Be aware that the ashes that are created in your fireplace or wood stove are a valuable resource if you heat with wood and that you should save them. They can, in fact, serve a wide variety of purposes in your garden. This article will provide you with all of the information you require concerning the application of wood ash in gardening.
Use Wood Ashes as Fertilizer
Wood ash is high in potash and lime, which makes it a great amendment for vegetable gardens and beds. The ashes also include iron, soda, and magnesia, all of which are beneficial to plants. As a result, the ashes enrich the soil by giving it with several nutrients that are helpful to many plants, including fruit trees, vegetables, and flowers. But, because ash does not contain nitrogen, it should not be used to enhance your soil.

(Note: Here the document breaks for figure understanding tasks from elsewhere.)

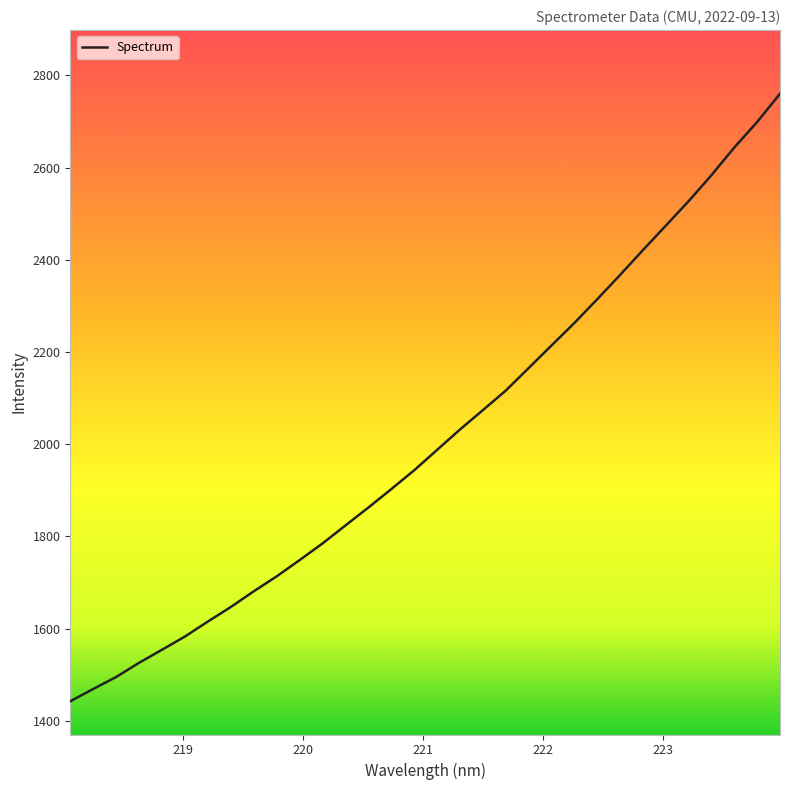

What is the minimum value shown in the chart?

1442.5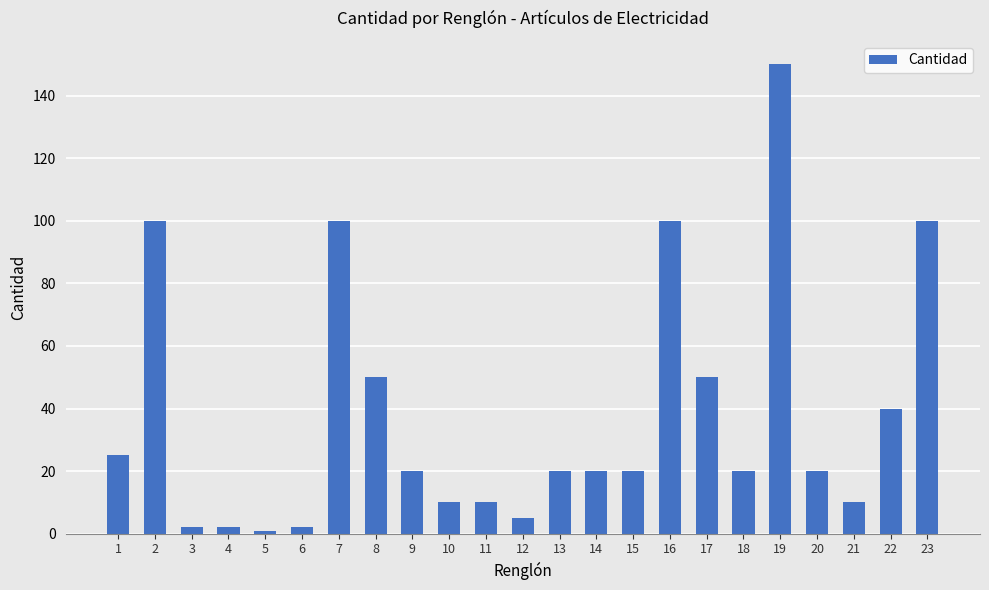

What is the difference between the maximum and minimum values?

149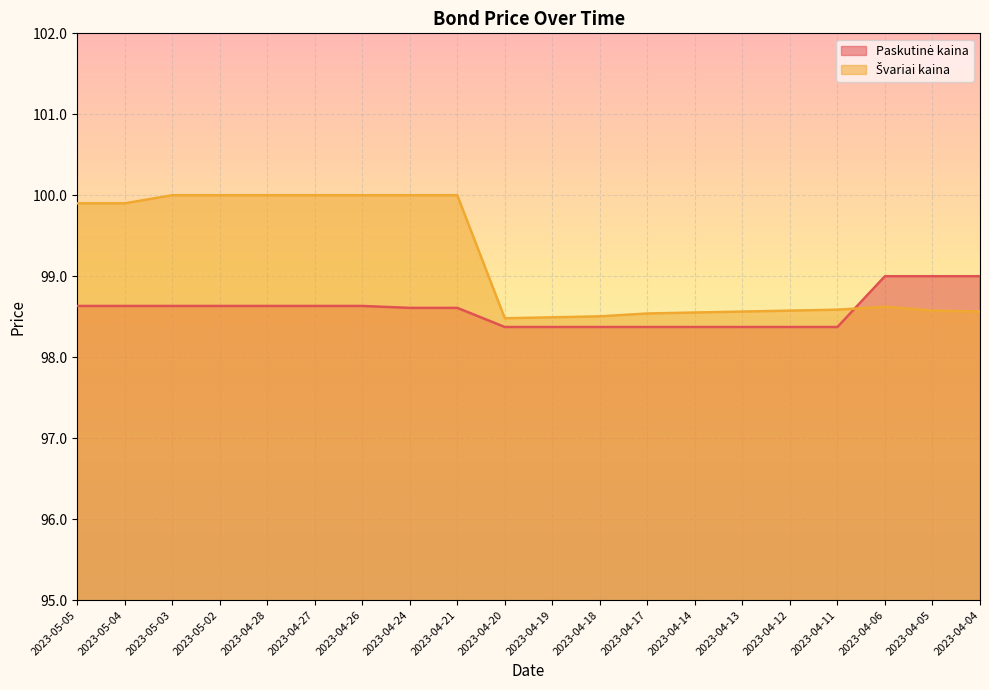

Which has a higher value, 2023-04-19 or 2023-04-04?

2023-04-04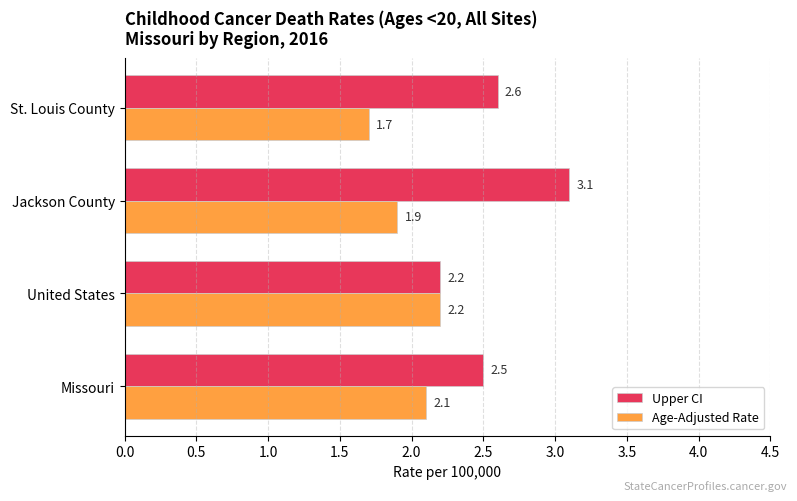

Rank the categories by Age-Adjusted Rate value from highest to lowest.

United States, Missouri, Jackson County, St. Louis County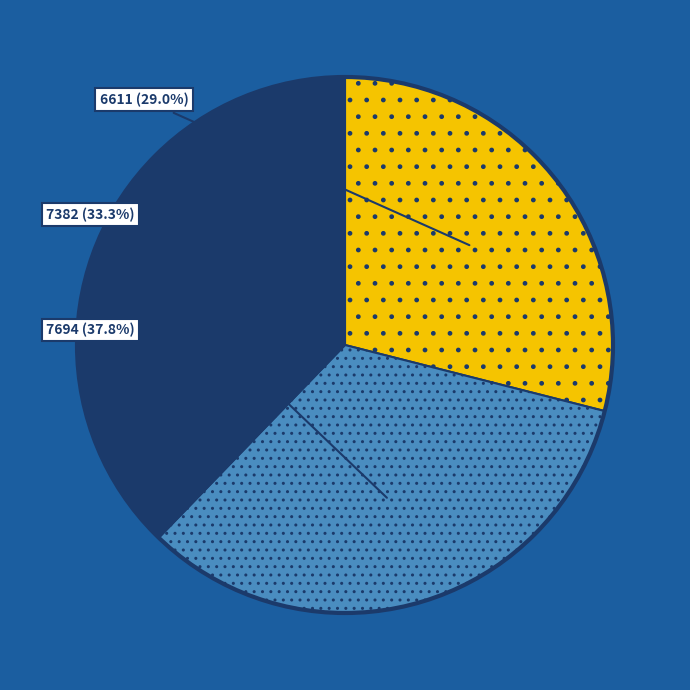

Approximately how many times larger is the value at 6611 compared to 7382?

0.9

Although ash has several benefits as an amendment, it should be used sparingly in calcareous soils and avoided in heather-loving plants like rhododendrons, hydrangeas, and azaleas.

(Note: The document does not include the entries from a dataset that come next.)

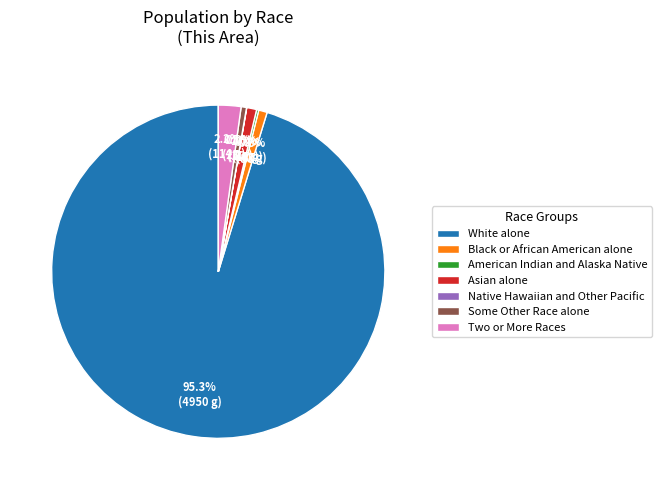

What is the largest slice in the pie chart?

White alone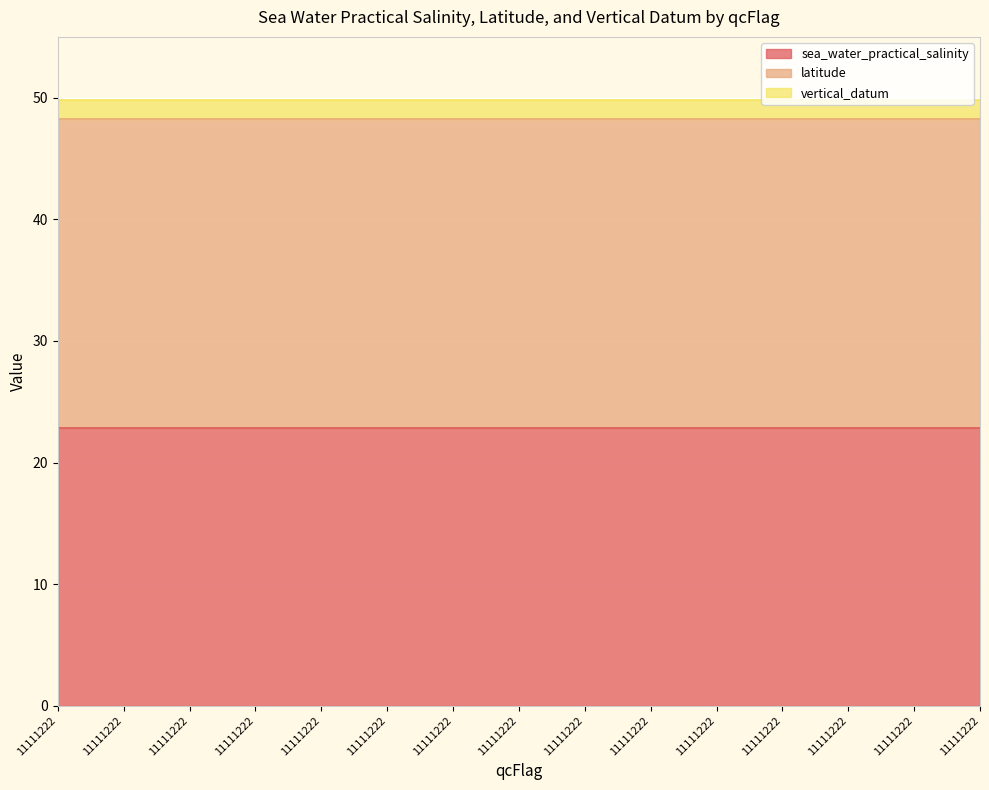

Which category has the lowest value across all series?

11111222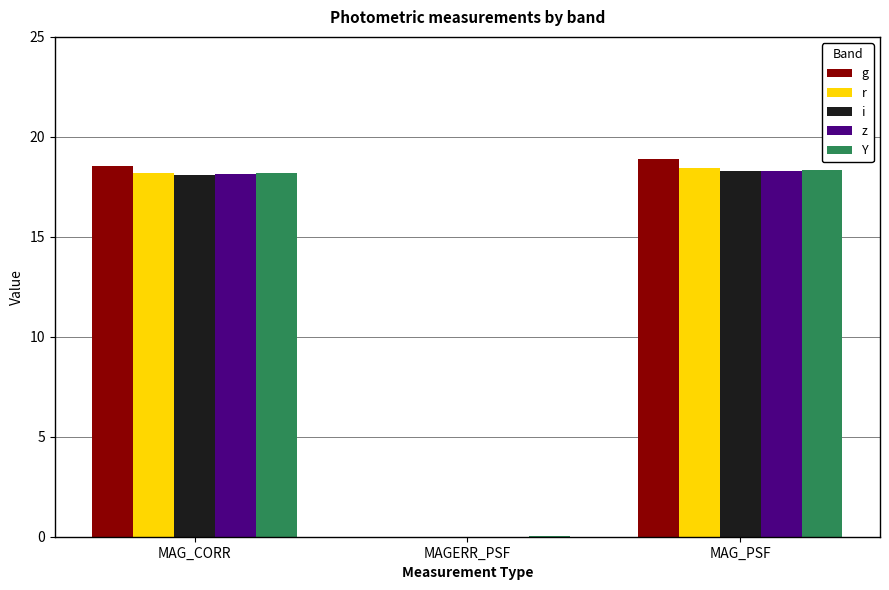

The g series shows 0.0 at MAGERR_PSF. True or false?

True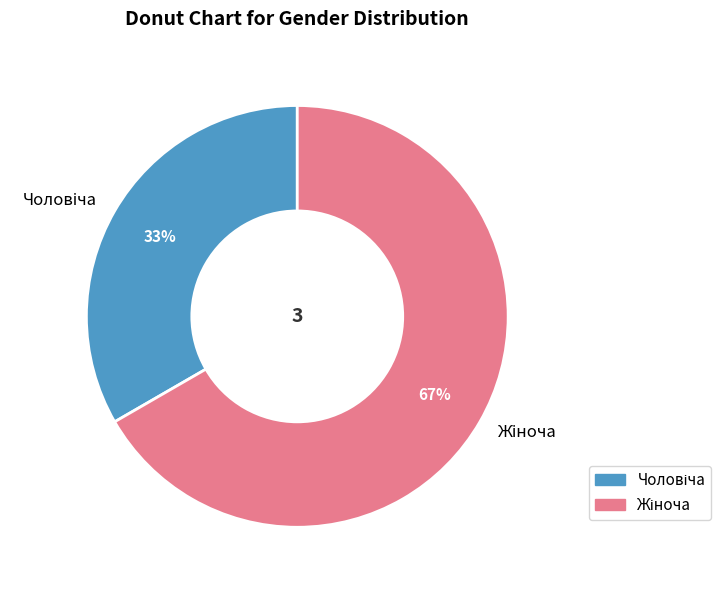

To the nearest percent, what is the average slice percentage?

50%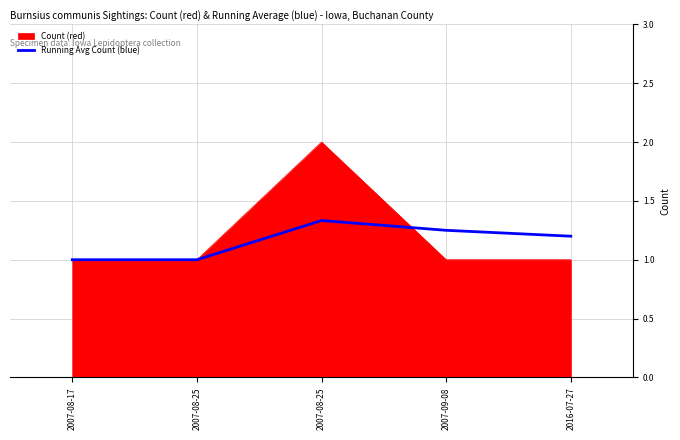

What is the maximum value shown in the chart?

2.0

Protection for The Vegetable Garden
The effect of wood ashes in your garden varies depending on where and how they are scattered. As a result, spreading them in your vegetable squares protects the leeks, onions, and shallots from white rot. When ashes are put in a furrow, they drive flea beetles away from cabbages and radishes. Spread the ashes around the planting square to keep snails and slugs away from your salads and other vegetables.
When ashes are sprinkled in the garden, they provide numerous additional benefits. Because they are high in lime, they lighten heavy soils and ameliorate acidic soils.
Ashes Promote Successful Bulb Planting
There is always a chance that you will not obtain any plants when you plant bulbs of ornamental plants. Bulbs are prone to slugs, fungus, excessive humidity, and a variety of other conditions. Rolling them in wood ashes before planting protects your bulbs from all of these dangers and increases your chances of success in this delicate planting.
Ashes Improve Compost
If you have a composter in your garden, you should be aware that ashes can significantly improve the quality of the compost produced. Put it in little amounts and space them out to reduce the foul aromas that can emerge from the compost bin. You are adding minerals to your compost by doing so.
But, be careful not to add too much ash to the compost, since too much ash might disrupt aeration, promoting foul odors and slowing the decomposition of organic waste by bacteria. Thus, no more than a handful of ashes per week.
Ashes Improve The Condition of Lawns
Despite the fact that it does not contain nitrogen, wood ash is helpful to natural grass lawns. By spreading ashes in modest amounts over the entire surface of the grass, you can reduce soil acidity and encourage the activity of earthworms and underground microbial fauna.
The soil becomes richer, more aerated, and better drained, and the grass root system is better nourished and has better conditions to develop. The overall condition of your lawn will improve as a result. Furthermore, because they improve drainage, ashes help to keep moss at bay on the lawn.
Which Wood Ashes to Use in The Garden?
Regrettably, not all ashes are suitable for use in the garden. You should only utilize ashes from untreated wood, which has no additives, paint, lacquer, varnish, or other chemicals. Avoid wood covered in paper or plastic, as well as mineral coal ashes, which are extremely poisonous. If you use ashes from one of these items, you permanently damage your soil and alter the biological and hygienic quality of your garden’s veggies and fruits.
As a result, only use ashes from untreated, extremely dry wood, and, in any case, recent, very fresh ashes are always the best for the garden.
Consider shifting your wood ashes before spreading them in your garden if they include too much big debris that could impair the soil quality.